:: 문서 발췌 ::

WSL2 에서 ROCm 사용하기

해당 부분을 먼저 참조하시는걸 권장드립니다.

이전에 Radeon 욕을 좀 했었는데, 최근들어서 다시 Radeon 시스템을 사용하게 되었다.

사실 순수 게임용도나, 고전적인 GPU 연산 코딩용도로 Radeon GPU는 나쁘지 않다.

하지만 ML 개발자로서 Radeon GPU를 활용하기에는 문서가 꽤나 불친절한 편이다...

가지고 놀아볼 겸, ROCm을 설치하는 과정에서도 여러 문제점이 있었기에, 해당 포스팅에 설치 방법을 정리한다.

1. Ubuntu 22.04 버전을 사용하자

WSL support matrices by ROCm version — Use ROCm on Radeon GPUs

Available from PyTorch.org nightly builds, not tested extensively by AMD.

rocm.docs.amd.com

현재 `2024년 10월 28일` 기준 Ubuntu 24.04 버전이 나온지도 거의 반년이 지났지만 지원하지 않는다.

먼저 24.04 버전으로 시도하다가 각종 오류 발생으로 인해 자료를 찾아보니 22.04 버전을 사용해야 한다.

Microsoft Store 에서 Ubuntu 22.04 버전을 다운받아 WSL을 사용하자.

2. ROCm 설치

Install Radeon software for WSL with ROCm — Use ROCm on Radeon GPUs

After the Unified Driver Deb Package repositories are installed, run the installer script with appropriate --usecase parameters to install the driver components. AMD recommends installing the WSL usecase by default. Post-install verification check Run a po

rocm.docs.amd.com

해당 과정을 그대로 따라 설치하면 된다.

Ubuntu 22.04 버전에서는 아무 문제 없이 잘 설치된다.

그 후 `rocminfo` 명령어를 입력하면

CPU로 Agent1 이 출력되고, GPU로 Agent2 가 출력된다. (일반적인 single-gpu 환경)

root@Cyp:~# rocminfo
=====================
HSA System Attributes
=====================
Runtime Version:         1.1
System Timestamp Freq.:  1000.000000MHz
Sig. Max Wait Duration:  18446744073709551615 (0xFFFFFFFFFFFFFFFF) (timestamp count)
Machine Model:           LARGE
System Endianness:       LITTLE
Mwaitx:                  ENABLED
DMAbuf Support:          YES

==========
HSA Agents
==========
*******
Agent 1
*******
  Name:                    CPU
  Uuid:                    CPU-XX
  Marketing Name:          CPU
  Vendor Name:             CPU
  Feature:                 None specified
  Profile:                 FULL_PROFILE
  Float Round Mode:        NEAR
  Max Queue Number:        0(0x0)
  Queue Min Size:          0(0x0)
  Queue Max Size:          0(0x0)

:::
:: 데이터 목록 ::

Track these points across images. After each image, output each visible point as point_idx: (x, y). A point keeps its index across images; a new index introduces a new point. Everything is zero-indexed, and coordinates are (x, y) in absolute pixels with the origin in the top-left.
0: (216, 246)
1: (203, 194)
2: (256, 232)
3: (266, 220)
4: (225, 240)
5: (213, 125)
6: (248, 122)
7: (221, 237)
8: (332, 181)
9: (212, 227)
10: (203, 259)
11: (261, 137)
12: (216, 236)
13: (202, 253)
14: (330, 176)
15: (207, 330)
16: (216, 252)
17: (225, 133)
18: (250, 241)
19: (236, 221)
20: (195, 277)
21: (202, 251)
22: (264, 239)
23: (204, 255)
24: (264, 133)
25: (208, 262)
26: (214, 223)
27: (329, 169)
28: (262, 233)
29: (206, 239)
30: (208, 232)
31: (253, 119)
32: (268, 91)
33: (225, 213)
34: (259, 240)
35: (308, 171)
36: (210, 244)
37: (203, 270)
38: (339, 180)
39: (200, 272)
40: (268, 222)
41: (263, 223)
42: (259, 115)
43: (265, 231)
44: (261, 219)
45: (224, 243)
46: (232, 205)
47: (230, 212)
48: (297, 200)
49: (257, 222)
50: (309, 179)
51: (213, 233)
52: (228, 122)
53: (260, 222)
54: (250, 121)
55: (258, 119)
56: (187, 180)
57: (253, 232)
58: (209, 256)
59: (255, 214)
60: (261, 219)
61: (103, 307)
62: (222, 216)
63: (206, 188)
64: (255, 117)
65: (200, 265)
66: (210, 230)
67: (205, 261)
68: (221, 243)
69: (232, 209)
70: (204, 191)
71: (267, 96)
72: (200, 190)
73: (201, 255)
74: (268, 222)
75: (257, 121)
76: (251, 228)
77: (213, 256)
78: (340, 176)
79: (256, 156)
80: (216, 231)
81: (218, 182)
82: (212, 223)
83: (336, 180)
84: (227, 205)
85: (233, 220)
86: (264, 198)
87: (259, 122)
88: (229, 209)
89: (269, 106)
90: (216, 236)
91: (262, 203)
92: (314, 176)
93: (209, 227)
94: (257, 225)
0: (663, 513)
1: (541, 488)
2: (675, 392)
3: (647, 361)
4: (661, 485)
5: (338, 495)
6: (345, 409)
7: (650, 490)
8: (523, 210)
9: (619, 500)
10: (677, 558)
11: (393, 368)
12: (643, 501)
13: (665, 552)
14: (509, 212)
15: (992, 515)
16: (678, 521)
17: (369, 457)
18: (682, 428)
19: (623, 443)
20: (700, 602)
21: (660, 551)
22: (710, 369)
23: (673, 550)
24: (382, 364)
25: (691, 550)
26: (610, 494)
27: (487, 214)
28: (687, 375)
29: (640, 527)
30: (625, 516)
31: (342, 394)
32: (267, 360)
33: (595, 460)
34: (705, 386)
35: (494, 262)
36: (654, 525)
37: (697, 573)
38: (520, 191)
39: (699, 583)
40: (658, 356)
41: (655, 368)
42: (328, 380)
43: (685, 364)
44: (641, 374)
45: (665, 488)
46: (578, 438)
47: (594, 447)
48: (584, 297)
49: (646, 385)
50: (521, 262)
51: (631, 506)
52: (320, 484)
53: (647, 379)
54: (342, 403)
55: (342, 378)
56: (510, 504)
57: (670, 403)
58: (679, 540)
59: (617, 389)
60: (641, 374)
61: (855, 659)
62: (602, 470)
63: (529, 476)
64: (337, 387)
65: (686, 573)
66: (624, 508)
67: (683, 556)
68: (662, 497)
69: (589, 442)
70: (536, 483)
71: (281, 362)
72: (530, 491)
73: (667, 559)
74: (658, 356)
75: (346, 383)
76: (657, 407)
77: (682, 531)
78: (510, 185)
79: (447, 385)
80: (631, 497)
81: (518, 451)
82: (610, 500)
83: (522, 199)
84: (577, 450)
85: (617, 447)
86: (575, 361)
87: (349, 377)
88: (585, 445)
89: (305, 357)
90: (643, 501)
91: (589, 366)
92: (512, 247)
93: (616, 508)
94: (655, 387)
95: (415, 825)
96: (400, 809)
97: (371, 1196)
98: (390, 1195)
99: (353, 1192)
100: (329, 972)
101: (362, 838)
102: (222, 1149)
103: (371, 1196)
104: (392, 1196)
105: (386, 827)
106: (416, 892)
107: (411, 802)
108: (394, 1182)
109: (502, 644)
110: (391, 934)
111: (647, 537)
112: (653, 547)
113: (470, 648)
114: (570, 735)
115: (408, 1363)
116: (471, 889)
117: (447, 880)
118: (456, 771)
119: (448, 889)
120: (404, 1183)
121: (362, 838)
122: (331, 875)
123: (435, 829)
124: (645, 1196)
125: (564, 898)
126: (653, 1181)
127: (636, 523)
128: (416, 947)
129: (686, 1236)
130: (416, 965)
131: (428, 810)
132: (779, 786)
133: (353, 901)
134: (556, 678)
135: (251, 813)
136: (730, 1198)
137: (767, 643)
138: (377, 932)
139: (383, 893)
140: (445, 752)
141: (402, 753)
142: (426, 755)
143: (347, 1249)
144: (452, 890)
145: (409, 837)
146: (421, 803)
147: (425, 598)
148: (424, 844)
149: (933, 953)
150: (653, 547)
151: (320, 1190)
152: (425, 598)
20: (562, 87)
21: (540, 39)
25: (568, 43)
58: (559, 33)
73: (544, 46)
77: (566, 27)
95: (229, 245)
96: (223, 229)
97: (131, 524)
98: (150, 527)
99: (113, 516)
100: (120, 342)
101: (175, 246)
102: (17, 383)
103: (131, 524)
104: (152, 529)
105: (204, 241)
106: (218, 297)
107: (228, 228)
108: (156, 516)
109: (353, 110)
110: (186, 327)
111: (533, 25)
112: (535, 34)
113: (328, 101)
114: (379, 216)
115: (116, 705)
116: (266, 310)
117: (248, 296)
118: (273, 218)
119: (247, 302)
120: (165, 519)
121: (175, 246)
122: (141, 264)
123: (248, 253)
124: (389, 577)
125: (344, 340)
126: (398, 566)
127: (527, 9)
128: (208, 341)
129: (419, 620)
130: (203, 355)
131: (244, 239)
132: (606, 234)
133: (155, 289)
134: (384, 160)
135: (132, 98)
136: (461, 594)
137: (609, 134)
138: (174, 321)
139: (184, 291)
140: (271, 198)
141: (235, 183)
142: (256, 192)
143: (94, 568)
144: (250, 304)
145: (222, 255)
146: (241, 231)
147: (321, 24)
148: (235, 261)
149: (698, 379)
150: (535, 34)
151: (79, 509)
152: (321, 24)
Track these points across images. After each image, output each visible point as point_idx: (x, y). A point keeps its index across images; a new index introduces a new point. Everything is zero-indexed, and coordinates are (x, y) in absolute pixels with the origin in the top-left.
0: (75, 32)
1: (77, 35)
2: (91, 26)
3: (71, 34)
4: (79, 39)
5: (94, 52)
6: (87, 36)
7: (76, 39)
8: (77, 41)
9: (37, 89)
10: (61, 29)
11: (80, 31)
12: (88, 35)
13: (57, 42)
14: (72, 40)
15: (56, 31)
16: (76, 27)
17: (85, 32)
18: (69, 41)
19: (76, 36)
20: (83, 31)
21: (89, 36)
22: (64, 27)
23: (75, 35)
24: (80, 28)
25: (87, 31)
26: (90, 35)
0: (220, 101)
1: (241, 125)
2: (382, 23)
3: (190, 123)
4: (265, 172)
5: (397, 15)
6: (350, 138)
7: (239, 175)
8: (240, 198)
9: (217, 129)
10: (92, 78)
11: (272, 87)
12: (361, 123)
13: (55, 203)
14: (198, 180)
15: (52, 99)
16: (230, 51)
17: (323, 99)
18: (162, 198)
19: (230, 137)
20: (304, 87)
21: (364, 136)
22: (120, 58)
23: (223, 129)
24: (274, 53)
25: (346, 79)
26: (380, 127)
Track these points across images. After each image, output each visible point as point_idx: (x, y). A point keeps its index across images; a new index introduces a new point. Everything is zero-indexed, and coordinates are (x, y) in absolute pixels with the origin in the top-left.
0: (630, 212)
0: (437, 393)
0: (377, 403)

:::

■ **짧은 문제 1**: ROCm 설치 글에서 "먼저 24.04 버전으로"부터 "따라 설치하면 된다."까지의 구간을 그대로 뽑아 적으세요.
■ **짧은 문제 2**:
ROCm 설치 글을 보고 답하세요.
(a) WSL에서 사용하라고 권하는 Ubuntu 버전은 무엇인가요?
(b) 그 Ubuntu 버전은 어디에서 내려받으라고 하나요?
(c) `rocminfo` 명령어를 입력하면 GPU로 출력되는 에이전트는 무엇인가요?
위 데이터는 ROCm 설치 글과 아무 관련이 없습니다.

■ **답변 1**:
먼저 24.04 버전으로 시도하다가 각종 오류 발생으로 인해 자료를 찾아보니 22.04 버전을 사용해야 한다.

Microsoft Store 에서 Ubuntu 22.04 버전을 다운받아 WSL을 사용하자.

2. ROCm 설치

Install Radeon software for WSL with ROCm — Use ROCm on Radeon GPUs

After the Unified Driver Deb Package repositories are installed, run the installer script with appropriate --usecase parameters to install the driver components. AMD recommends installing the WSL usecase by default. Post-install verification check Run a po

rocm.docs.amd.com

해당 과정을 그대로 따라 설치하면 된다.

■ **답변 2**:
(a) Ubuntu 22.04
(b) Microsoft Store
(c) Agent2